→ **Task statement**
Pictures stay out; everything else in the records is to be copied exactly.

Start of Block

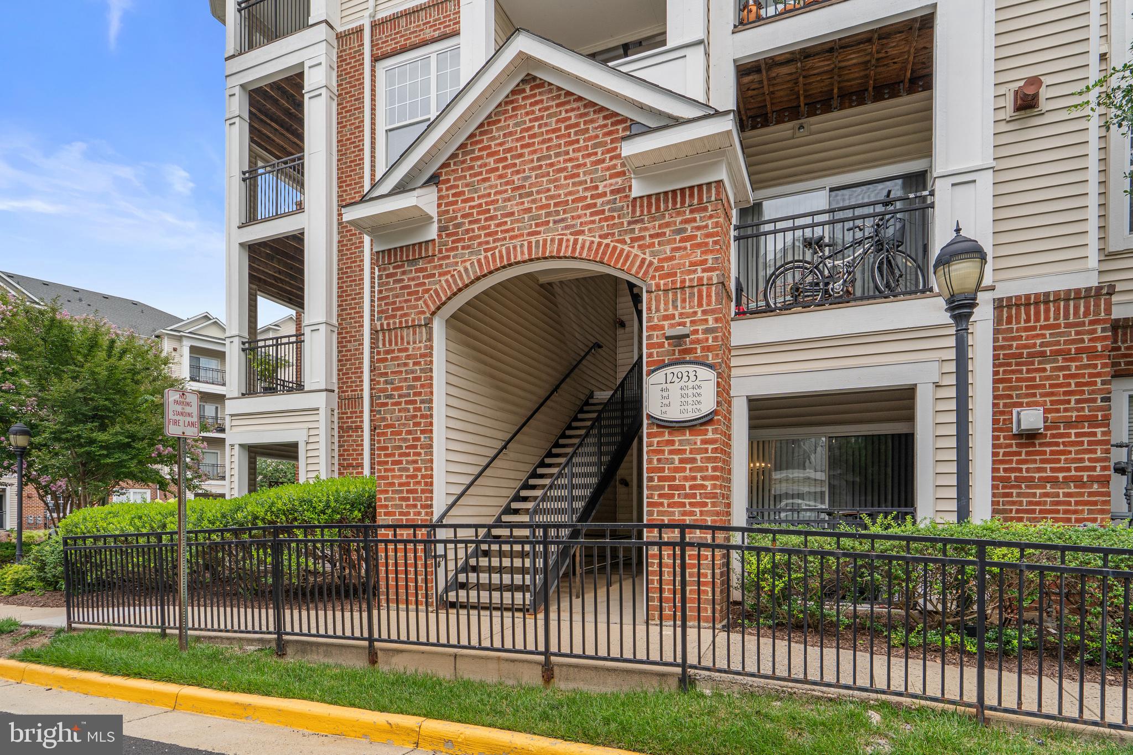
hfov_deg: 90.0
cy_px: 378
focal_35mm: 18
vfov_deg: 67.4
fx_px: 566
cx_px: 566
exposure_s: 1/100
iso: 250
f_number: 8
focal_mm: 18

End of Block

→ **Task answer**
hfov_deg: 90.0
cy_px: 378
focal_35mm: 18
vfov_deg: 67.4
fx_px: 566
cx_px: 566
exposure_s: 1/100
iso: 250
f_number: 8
focal_mm: 18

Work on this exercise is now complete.